Opera Reviews
26 April 2024
Untitled Document

Greek erupts on stage in Glasgow



by Catriona Graham
Turnage: Greek
Scottish Opera
February 2018

From the moment Alex Otterburn erupts on stage in his red tracksuit, eyeing us warily in silence, he commands our attention. He is like a coiled spring, full of barely-contained energy, which explodes in that initial “So …”, projected on the white screen behind him. Yes, Eddy has arrived and is about to tell us his story.

Mark-Anthony Turnage’s opera Greek had its UK premiere at the Edinburgh International Festival in 1988, and this co-production by Opera Ventures and Scottish Opera premiered at the 2017 Edinburgh International Festival, directed by Joe Hill-Gribbins. This revival is directed by Daisy Evans. With a libretto by Steven Berkoff from his play of the same title, the opera’s language ranges from the vulgarly demotic to the highly sophisticated, often in the same utterance. The musical language is similarly varied, at times raw, spiky and punky, then sweet and melodic.

This re-telling of the Oedipus story, relocated to the East End of London, is achieved with a small cast of four – Otterburn as Eddy, and three multi-tasking others. Susan Bullock is Mum, Allison Cook is Wife, both are Waitresses and Sphinx. Extremely mobile-faced Henry Wadddington is Dad, Café Manager and Chief of Police.

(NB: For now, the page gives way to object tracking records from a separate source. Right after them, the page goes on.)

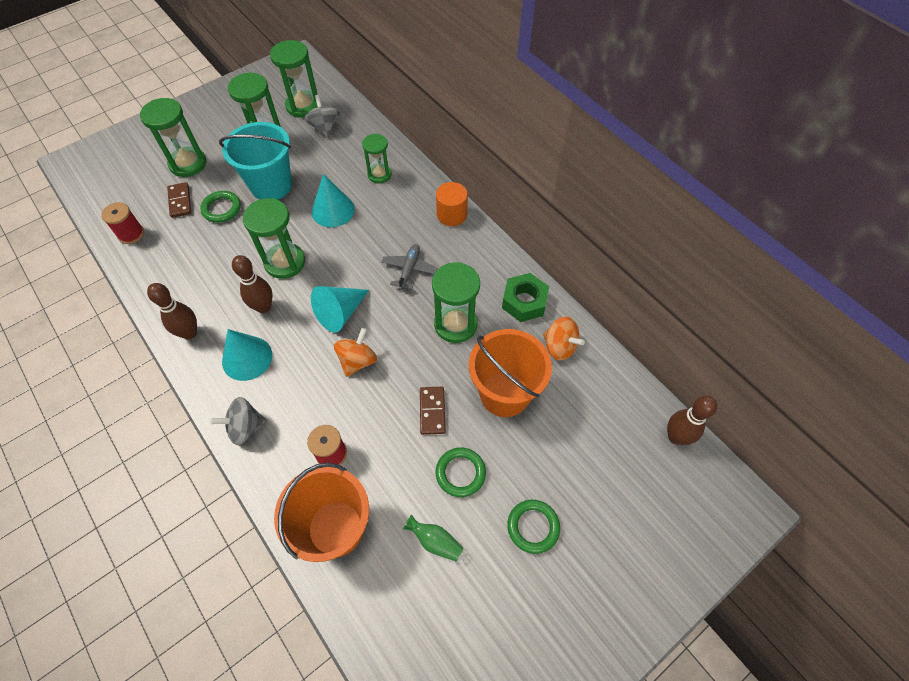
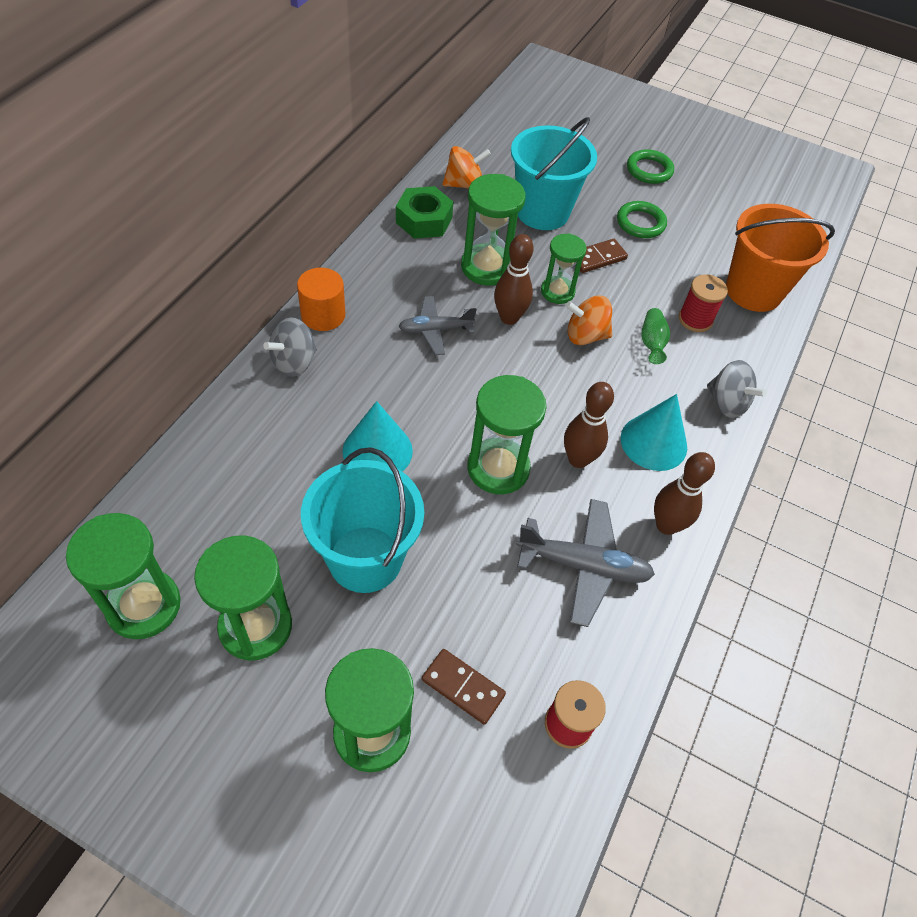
camera: 120 degrees left, 5 degrees down
brown domino [167,182,191,218] -> brown domino turned 75 degrees clockwise [422,649,506,725]
green ring [200,191,241,223] -> none
grey spinning top [305,95,340,138] -> grey spinning top moved to [263,318,317,377]
turquoise cone [311,286,369,332] -> none
green hourglass [362,133,392,184] -> green hourglass moved to [541,233,587,304]
green vase [403,514,463,561] -> green vase moved to [641,308,670,364]
orange bucket [469,329,552,417] -> turquoise bucket [511,117,597,230]
orange spinning top [543,317,585,360] -> orange spinning top turned 60 degrees clockwise [442,146,491,189]
brown bowling pin [667,396,717,445] -> brown bowling pin moved to [494,234,533,325]
none -> grey plane [516,499,655,627]

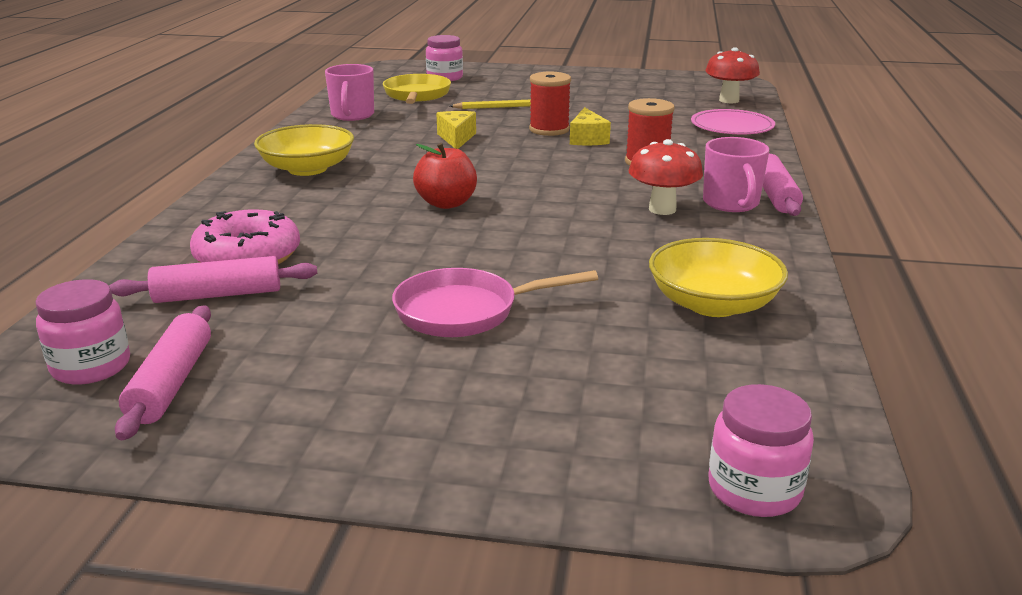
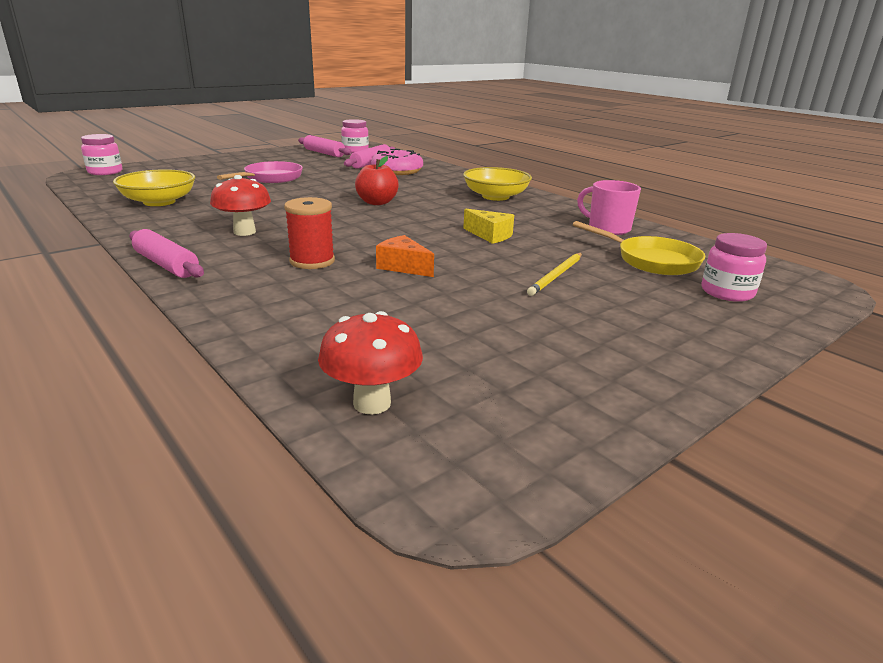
camera: 130 degrees right, 0 degrees up
red spool [529,72,571,136] -> none
yellow cheese [570,107,611,145] -> orange cheese [376,235,434,277]
pink plate [691,109,775,134] -> none
pink mug [703,137,769,212] -> none

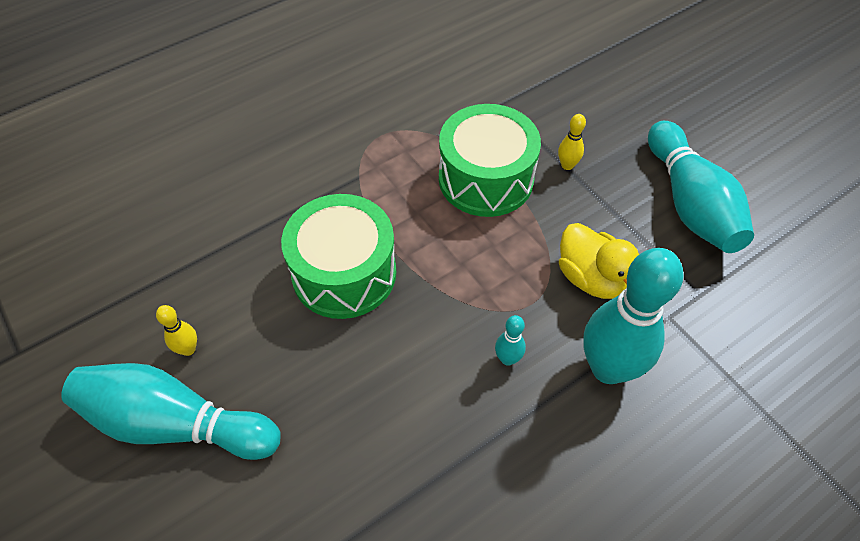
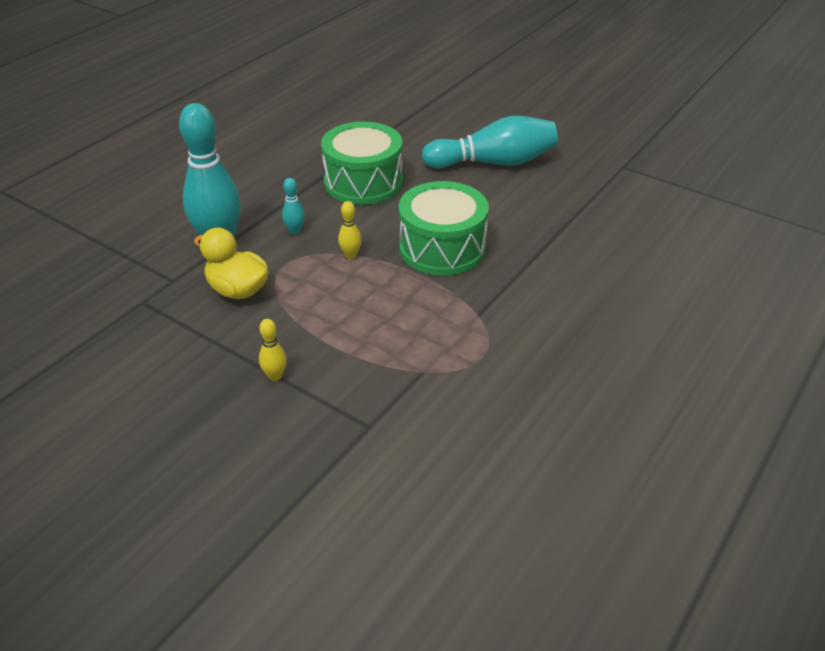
camera: 160 degrees right, 15 degrees down
yellow bowling pin [156,305,197,356] -> yellow bowling pin moved to [338,201,362,259]
green drum [439,104,541,217] -> green drum moved to [321,122,403,205]
turquoise bowling pin [648,121,754,253] -> none

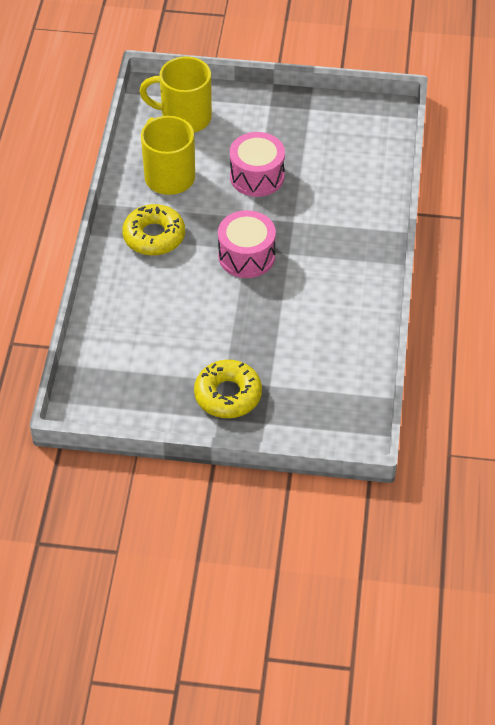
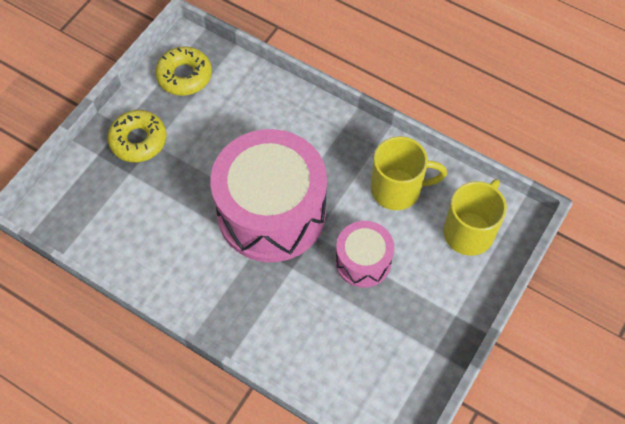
camera: 115 degrees right, 10 degrees up
yellow donut [122,204,185,256] -> yellow donut moved to [155,47,212,96]
pink drum [218,210,276,278] -> pink drum [210,129,327,262], size x1.99

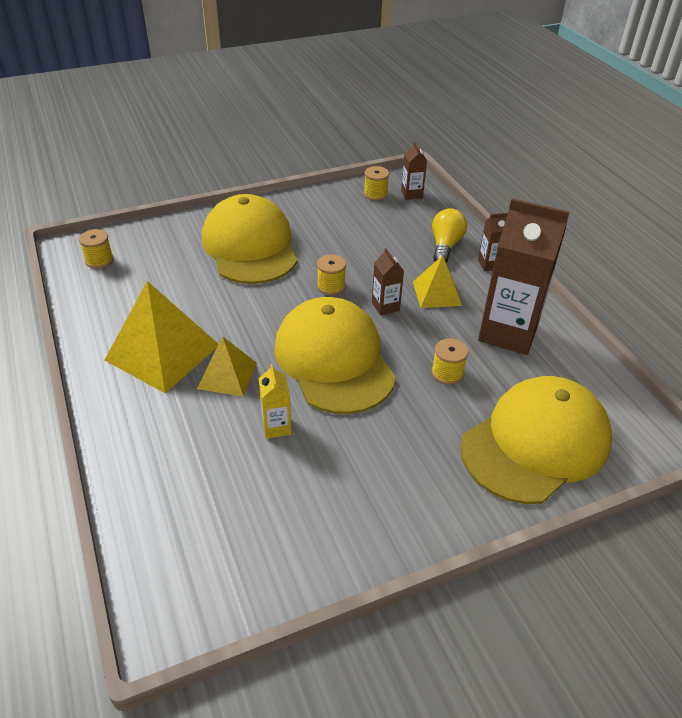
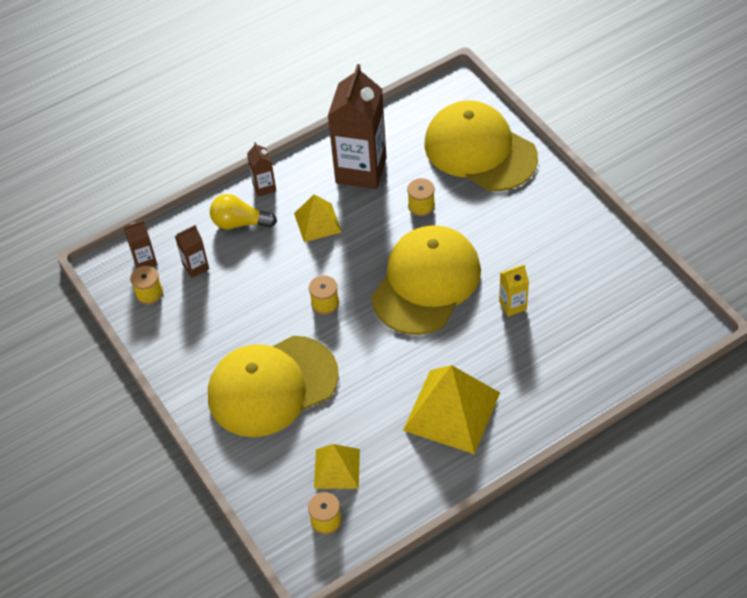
camera: 95 degrees left, 10 degrees up
yellow pyramid [197,336,257,397] -> yellow pyramid moved to [314,444,360,489]
yellow cap [274,297,396,414] -> yellow cap turned 150 degrees clockwise [371,226,481,335]
brown carton [372,248,404,316] -> brown carton moved to [175,225,209,278]

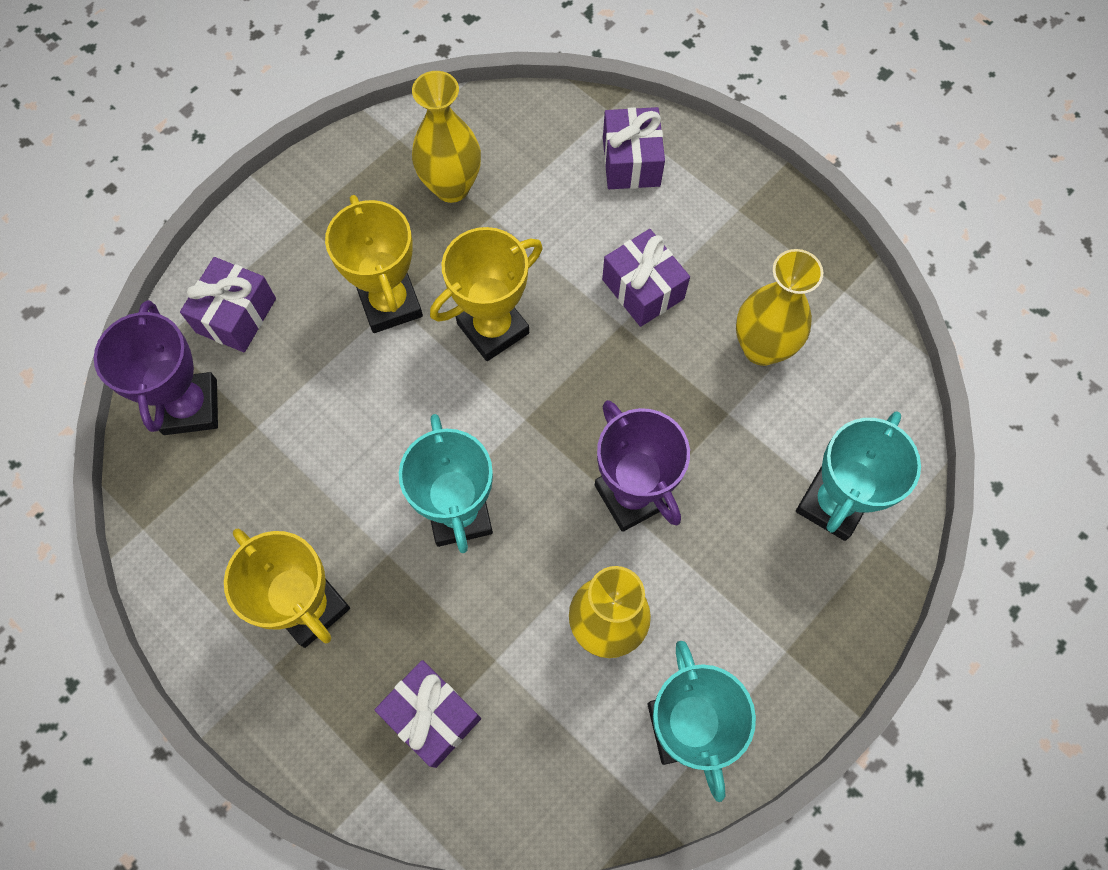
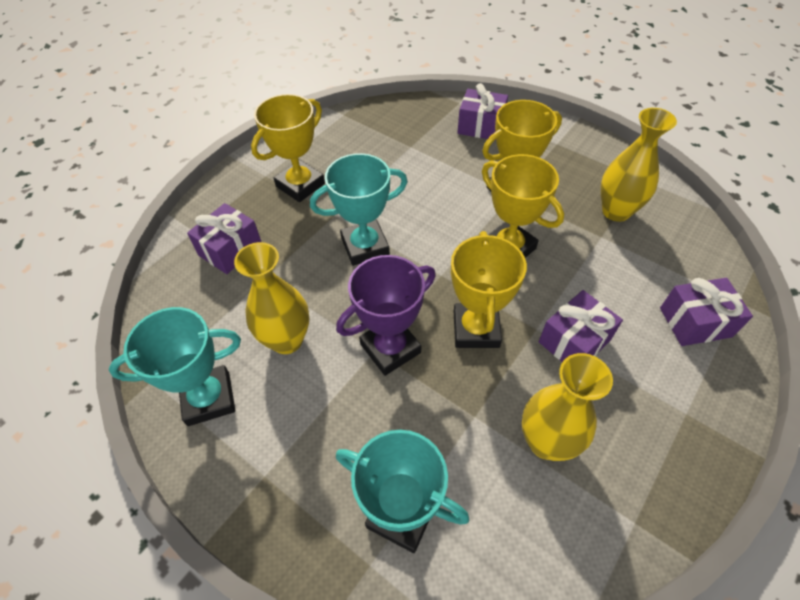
camera: 85 degrees right, 15 degrees down
purple trophy [94,300,218,435] -> none
none -> yellow trophy [451,231,527,348]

All the action takes place in a narrow space in front of the screen, which is right at the front of the stage. From time to time, live video is projected on the screen; whoever of the cast is not on stage at the time does the necessary for the camera. When live maggots are added to the baked beans and sauces, there are small, squirming sounds of disgust from the audience; for this is an Oedipus set in the 1970s into the 1980s and maggots are a bit of a play on words.

Alex Lowde’s costumes are a joy, in all their tacky horror. As Eddy leaves home and moves towards his fate, the tracksuit is replaced by a suit, for Eddy has gone up in the world. When his parents come to visit him and his wife, the dialogue is charged with social awkwardness.

Finnegan Downie Dear conducts soloists from the Scottish Opera orchestra, who not only play their instruments, they stamp their feet and yell and hammer on the metal struts of the pit to create the raucous sound of the riot. After that, Eddy ends up in the café where he meets his future wife, and kills her husband. Her lament, intercut with Eddy’s chat-up lines, is shocking in its banal acceptance of domestic violence and superbly sung by Cook, as is her Act 2 love song.

It is interrupted by the arrival of his parents, come to tell about the fortune-teller, who said their child would kill his Dad and bunk up with his Mum. They also tell him about the Sphinx who turns out to be two women with a low opinion of men – again, superbly sung by Bullock and Cook.

Learning his wife is his mother, shall Eddy do the Greek thing, ketchup smeared down his face? Bollocks to that!